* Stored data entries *
--- --- ---

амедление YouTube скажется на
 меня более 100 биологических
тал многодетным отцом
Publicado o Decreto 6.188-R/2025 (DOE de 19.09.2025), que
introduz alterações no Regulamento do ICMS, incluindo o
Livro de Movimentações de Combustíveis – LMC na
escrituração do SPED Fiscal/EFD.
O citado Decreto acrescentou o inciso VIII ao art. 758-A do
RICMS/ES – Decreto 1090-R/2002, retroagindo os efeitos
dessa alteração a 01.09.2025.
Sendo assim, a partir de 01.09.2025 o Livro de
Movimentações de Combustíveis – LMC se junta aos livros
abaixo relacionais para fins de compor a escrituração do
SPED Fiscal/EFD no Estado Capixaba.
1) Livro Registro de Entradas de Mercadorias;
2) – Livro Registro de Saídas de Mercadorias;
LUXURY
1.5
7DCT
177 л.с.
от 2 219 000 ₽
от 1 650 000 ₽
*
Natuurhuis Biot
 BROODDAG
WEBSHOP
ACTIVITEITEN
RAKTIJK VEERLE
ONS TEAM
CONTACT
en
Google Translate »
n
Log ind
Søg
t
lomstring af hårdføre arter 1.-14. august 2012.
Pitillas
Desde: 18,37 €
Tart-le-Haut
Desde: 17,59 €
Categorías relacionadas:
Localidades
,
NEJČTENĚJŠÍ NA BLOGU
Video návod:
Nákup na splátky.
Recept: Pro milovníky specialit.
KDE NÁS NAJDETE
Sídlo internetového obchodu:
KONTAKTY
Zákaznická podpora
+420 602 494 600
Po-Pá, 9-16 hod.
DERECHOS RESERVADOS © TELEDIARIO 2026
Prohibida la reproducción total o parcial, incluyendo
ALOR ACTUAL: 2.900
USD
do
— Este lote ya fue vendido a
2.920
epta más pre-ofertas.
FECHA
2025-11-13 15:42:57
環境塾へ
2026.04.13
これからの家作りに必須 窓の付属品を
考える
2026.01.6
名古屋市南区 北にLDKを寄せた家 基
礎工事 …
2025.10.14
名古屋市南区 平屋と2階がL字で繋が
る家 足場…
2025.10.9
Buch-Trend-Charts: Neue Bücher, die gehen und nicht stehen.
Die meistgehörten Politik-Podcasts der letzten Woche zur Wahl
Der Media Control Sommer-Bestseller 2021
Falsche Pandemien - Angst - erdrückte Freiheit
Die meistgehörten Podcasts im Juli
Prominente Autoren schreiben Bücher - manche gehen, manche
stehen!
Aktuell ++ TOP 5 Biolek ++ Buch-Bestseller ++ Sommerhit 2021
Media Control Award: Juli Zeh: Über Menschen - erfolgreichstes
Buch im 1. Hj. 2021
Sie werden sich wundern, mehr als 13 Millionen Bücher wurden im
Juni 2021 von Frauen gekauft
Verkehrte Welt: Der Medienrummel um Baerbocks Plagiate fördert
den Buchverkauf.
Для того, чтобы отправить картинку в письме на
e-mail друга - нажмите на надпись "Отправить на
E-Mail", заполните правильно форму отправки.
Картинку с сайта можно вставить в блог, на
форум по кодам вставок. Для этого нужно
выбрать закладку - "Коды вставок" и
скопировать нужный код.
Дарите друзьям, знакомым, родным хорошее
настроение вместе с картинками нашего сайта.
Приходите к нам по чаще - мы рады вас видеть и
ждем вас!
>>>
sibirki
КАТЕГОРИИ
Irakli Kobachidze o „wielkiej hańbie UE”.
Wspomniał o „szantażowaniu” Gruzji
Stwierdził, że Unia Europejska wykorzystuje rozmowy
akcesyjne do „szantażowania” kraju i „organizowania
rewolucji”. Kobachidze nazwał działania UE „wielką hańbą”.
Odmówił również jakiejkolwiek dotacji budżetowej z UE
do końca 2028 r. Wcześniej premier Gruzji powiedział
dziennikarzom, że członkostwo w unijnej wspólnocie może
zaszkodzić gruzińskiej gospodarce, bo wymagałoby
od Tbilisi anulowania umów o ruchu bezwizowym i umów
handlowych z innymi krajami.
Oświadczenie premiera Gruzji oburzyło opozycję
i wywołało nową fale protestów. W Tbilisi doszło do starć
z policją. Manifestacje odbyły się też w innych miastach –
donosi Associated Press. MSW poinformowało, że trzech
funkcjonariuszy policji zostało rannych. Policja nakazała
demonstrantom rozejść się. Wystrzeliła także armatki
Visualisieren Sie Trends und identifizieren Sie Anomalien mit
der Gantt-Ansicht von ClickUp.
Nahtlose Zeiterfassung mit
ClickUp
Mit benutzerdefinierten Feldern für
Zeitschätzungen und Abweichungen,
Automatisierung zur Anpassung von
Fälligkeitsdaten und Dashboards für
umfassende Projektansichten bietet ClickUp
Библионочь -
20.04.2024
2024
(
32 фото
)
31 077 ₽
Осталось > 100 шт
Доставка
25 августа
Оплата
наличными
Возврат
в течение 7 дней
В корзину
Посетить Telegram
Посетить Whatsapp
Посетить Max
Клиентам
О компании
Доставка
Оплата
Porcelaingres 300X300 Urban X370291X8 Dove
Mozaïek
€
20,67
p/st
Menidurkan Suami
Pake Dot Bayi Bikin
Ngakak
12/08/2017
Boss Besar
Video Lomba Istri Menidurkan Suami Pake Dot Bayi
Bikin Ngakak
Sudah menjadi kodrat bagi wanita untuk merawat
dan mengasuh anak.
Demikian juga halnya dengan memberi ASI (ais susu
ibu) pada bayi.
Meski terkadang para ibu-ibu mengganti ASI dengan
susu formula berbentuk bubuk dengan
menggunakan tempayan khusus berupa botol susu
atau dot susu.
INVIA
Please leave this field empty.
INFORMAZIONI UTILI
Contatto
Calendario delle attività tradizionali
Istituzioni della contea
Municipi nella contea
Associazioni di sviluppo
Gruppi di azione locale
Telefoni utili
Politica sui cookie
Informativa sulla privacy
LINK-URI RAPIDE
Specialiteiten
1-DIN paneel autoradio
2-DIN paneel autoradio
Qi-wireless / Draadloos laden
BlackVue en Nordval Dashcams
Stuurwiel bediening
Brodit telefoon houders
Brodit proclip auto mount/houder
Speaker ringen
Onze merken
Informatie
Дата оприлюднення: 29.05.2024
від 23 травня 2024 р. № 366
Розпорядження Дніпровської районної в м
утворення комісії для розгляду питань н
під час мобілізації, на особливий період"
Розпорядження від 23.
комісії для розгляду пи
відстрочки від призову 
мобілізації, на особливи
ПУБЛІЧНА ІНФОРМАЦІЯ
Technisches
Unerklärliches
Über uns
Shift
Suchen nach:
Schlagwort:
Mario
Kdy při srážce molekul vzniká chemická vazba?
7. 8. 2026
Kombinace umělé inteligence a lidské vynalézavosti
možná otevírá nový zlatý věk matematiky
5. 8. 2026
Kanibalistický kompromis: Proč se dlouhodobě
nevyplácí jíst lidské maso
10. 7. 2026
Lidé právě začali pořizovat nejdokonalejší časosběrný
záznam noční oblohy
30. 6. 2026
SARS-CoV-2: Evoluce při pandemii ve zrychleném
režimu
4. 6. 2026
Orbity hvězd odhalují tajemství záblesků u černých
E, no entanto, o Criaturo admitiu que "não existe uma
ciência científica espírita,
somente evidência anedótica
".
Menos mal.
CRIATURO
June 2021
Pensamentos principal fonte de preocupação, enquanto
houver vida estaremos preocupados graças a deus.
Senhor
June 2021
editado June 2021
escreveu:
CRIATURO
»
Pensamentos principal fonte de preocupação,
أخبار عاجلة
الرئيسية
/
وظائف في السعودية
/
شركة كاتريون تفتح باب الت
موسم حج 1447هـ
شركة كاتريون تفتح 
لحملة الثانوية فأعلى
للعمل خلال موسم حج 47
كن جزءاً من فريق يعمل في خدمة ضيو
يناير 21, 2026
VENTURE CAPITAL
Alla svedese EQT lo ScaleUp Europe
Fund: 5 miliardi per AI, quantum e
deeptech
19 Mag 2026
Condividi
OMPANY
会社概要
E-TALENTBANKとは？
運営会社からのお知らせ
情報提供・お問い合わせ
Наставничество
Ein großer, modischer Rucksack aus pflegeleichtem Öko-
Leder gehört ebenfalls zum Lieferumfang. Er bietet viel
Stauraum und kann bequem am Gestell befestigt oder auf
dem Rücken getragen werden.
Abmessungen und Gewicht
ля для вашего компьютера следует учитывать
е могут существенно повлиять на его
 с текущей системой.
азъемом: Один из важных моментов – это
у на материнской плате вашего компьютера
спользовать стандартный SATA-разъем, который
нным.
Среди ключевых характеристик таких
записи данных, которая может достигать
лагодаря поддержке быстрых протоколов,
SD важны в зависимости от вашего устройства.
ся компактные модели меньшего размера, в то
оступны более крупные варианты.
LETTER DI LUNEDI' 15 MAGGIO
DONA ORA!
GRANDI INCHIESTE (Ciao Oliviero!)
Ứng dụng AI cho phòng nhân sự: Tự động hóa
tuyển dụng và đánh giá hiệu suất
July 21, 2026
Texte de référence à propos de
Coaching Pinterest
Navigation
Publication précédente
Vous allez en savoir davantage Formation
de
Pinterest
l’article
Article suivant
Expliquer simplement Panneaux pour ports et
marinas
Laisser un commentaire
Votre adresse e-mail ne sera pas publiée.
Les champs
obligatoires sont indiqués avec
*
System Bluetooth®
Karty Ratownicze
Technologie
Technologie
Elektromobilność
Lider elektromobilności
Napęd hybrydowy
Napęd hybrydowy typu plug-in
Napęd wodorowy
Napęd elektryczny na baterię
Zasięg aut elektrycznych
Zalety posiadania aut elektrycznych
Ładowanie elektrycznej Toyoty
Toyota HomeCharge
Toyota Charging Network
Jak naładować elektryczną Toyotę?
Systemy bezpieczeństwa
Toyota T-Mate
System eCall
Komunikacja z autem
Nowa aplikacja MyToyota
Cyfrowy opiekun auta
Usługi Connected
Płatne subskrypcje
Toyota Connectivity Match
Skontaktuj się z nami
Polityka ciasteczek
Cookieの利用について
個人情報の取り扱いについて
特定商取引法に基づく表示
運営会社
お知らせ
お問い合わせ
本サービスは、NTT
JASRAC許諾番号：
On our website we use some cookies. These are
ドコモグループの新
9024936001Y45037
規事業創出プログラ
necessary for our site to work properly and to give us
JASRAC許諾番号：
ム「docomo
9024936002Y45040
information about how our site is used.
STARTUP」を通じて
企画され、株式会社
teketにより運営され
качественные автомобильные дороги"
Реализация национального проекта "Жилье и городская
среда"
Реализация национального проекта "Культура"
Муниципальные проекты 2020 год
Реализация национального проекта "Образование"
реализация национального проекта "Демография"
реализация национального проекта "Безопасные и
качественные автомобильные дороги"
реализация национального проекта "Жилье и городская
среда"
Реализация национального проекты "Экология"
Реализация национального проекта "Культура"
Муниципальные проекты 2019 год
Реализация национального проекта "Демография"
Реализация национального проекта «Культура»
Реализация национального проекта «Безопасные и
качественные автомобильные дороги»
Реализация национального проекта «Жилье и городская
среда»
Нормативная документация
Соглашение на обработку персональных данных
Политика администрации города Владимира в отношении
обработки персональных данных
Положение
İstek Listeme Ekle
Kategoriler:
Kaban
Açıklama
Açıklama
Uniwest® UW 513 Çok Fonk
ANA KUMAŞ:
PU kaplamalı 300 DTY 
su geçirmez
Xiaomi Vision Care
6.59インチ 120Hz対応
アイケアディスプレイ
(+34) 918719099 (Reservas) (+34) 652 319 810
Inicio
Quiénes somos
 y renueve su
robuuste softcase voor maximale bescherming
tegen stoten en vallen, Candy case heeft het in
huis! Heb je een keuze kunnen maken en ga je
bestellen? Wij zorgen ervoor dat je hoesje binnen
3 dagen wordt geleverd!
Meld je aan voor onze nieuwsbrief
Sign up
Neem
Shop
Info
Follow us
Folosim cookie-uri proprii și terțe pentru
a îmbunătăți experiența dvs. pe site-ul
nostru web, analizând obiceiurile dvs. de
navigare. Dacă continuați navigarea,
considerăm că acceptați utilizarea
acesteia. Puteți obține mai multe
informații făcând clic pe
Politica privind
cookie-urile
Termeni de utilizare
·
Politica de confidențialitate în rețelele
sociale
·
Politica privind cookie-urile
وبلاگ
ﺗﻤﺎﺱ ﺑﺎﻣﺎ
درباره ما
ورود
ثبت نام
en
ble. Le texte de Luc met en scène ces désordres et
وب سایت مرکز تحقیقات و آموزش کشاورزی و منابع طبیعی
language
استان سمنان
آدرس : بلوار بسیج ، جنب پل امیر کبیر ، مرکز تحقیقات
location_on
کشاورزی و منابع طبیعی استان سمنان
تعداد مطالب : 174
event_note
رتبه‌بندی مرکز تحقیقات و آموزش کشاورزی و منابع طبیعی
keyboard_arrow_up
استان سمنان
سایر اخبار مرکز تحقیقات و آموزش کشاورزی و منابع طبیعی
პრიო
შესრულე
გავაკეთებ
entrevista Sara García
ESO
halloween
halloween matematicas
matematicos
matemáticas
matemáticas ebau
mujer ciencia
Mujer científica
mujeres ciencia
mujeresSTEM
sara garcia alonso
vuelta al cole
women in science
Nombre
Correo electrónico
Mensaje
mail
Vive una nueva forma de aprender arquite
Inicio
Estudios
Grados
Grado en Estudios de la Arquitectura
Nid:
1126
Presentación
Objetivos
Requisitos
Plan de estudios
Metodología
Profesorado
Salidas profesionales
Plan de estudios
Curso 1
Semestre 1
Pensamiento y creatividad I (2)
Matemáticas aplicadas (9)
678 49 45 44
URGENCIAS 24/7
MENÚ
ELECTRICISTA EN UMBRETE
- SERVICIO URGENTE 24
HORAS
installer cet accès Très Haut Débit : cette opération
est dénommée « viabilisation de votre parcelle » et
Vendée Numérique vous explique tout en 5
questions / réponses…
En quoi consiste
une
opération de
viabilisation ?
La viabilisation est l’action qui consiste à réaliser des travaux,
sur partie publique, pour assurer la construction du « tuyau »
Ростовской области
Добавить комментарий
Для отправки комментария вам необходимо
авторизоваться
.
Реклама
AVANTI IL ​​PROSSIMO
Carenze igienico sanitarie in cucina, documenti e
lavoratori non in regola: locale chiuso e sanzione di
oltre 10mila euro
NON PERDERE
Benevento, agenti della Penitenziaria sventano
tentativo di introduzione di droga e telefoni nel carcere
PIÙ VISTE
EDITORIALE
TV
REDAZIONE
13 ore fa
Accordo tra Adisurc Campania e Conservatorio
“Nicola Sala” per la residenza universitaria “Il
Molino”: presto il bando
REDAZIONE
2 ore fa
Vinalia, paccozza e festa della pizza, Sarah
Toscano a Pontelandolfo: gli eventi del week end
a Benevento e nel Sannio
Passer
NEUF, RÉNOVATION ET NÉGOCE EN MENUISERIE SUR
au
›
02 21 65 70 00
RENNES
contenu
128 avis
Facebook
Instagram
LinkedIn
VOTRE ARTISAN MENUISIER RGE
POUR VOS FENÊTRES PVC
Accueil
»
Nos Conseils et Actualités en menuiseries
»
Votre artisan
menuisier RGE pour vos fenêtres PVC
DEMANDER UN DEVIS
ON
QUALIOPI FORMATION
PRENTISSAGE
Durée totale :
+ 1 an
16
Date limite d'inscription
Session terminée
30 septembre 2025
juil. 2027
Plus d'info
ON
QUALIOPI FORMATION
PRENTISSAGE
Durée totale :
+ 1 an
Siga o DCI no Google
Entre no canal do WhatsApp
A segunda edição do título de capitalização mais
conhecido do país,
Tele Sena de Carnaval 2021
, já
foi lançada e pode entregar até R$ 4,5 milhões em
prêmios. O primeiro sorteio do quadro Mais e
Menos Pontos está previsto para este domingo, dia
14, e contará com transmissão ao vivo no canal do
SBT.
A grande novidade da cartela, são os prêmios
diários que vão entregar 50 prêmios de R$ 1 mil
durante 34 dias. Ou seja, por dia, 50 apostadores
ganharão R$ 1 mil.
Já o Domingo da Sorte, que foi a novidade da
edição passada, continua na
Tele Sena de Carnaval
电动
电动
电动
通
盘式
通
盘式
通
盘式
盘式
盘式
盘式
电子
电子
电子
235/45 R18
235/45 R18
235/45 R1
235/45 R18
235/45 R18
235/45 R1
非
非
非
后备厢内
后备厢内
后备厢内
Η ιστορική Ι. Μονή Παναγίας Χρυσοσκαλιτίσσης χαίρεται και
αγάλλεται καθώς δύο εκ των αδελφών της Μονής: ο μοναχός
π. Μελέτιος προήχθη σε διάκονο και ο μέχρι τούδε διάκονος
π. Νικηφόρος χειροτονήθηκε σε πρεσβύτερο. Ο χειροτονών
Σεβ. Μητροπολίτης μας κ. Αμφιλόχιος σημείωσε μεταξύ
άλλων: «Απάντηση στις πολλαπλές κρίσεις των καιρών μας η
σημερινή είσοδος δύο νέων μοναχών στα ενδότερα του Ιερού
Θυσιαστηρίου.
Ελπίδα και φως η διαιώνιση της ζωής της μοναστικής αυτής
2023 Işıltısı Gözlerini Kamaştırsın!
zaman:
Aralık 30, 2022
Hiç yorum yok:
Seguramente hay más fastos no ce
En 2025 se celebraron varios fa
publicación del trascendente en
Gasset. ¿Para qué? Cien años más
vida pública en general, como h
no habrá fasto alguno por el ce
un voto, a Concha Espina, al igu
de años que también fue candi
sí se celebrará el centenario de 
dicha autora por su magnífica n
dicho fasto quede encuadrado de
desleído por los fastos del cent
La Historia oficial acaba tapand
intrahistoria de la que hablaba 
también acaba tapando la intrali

--- --- ---

* YOUR INSTRUCTIONS *
Proceeding from the line containing "RAKTIJK VEERLE" through the line containing "Po-Pá, 9-16 hod.", transcribe the lines above exactly, both end lines included.

* EXERCISE RESULT *
RAKTIJK VEERLE
ONS TEAM
CONTACT
en
Google Translate »
n
Log ind
Søg
t
lomstring af hårdføre arter 1.-14. august 2012.
Pitillas
Desde: 18,37 €
Tart-le-Haut
Desde: 17,59 €
Categorías relacionadas:
Localidades
,
NEJČTENĚJŠÍ NA BLOGU
Video návod:
Nákup na splátky.
Recept: Pro milovníky specialit.
KDE NÁS NAJDETE
Sídlo internetového obchodu:
KONTAKTY
Zákaznická podpora
+420 602 494 600
Po-Pá, 9-16 hod.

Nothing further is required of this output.